• Your goal
Copy every line of the entries below word for word, leaving out the pictures.

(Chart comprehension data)
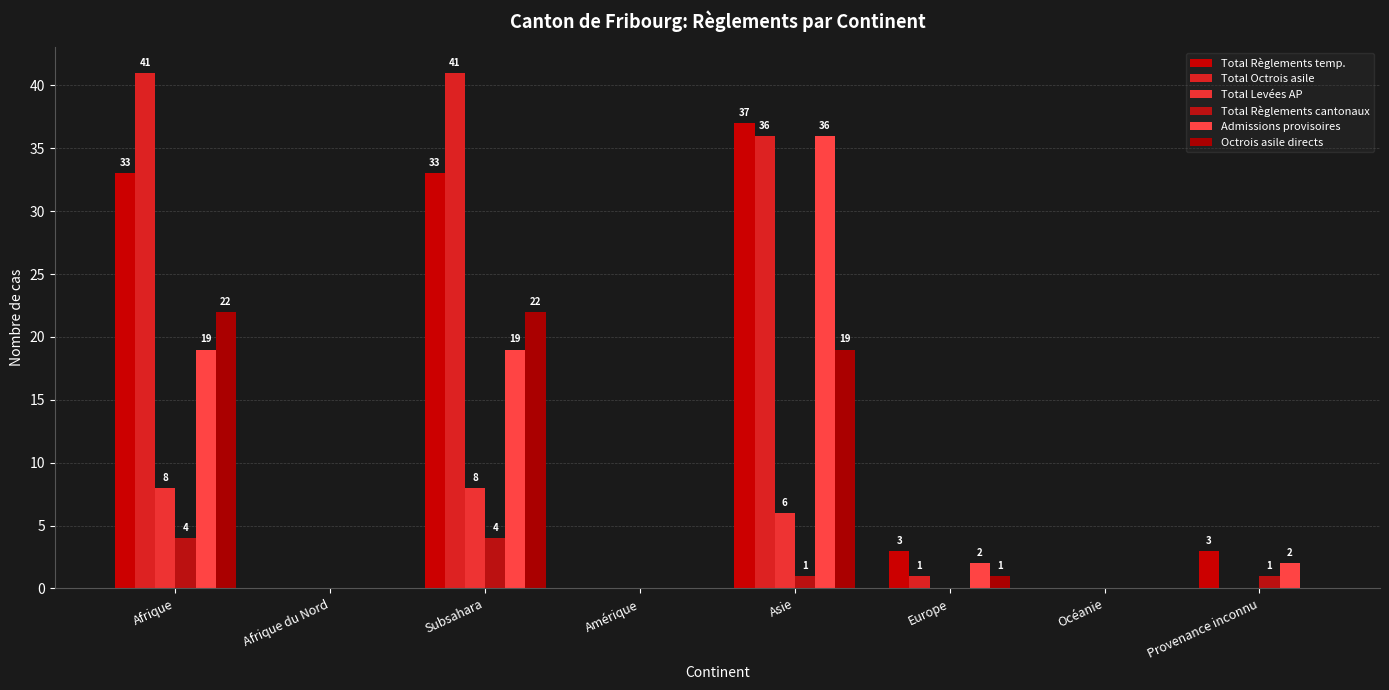

Reading left to right, extract all data points from this chart.

Total Règlements temp.: 33	0	33	0	37	3	0	3
Total Octrois asile: 41	0	41	0	36	1	0	0
Total Levées AP: 8	0	8	0	6	0	0	0
Total Règlements cantonaux: 4	0	4	0	1	0	0	1
Admissions provisoires: 19	0	19	0	36	2	0	2
Octrois asile directs: 22	0	22	0	19	1	0	0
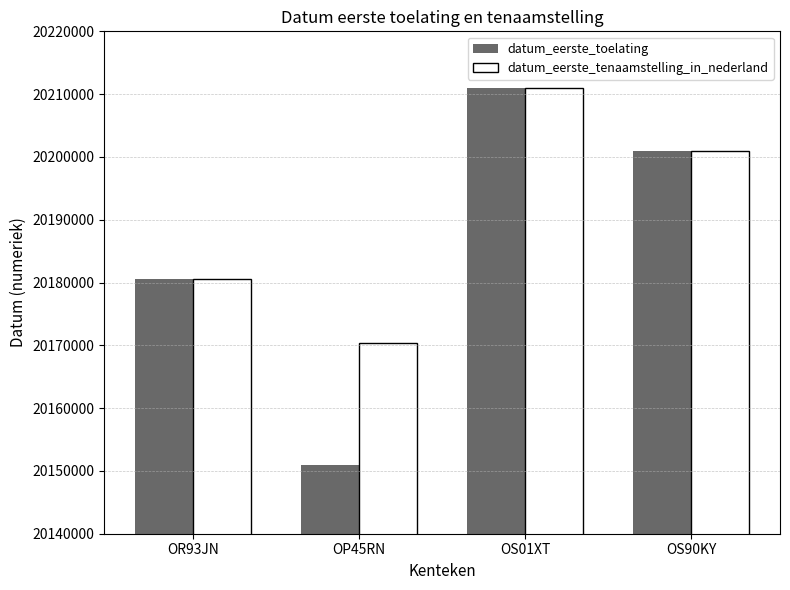

The value of datum_eerste_toelating at OS90KY is 6066170. True or false?

False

• Solution below
Reading left to right, extract all data points from this chart.

Total Règlements temp.: 33	0	33	0	37	3	0	3
Total Octrois asile: 41	0	41	0	36	1	0	0
Total Levées AP: 8	0	8	0	6	0	0	0
Total Règlements cantonaux: 4	0	4	0	1	0	0	1
Admissions provisoires: 19	0	19	0	36	2	0	2
Octrois asile directs: 22	0	22	0	19	1	0	0

The value of datum_eerste_toelating at OS90KY is 6066170. True or false?

False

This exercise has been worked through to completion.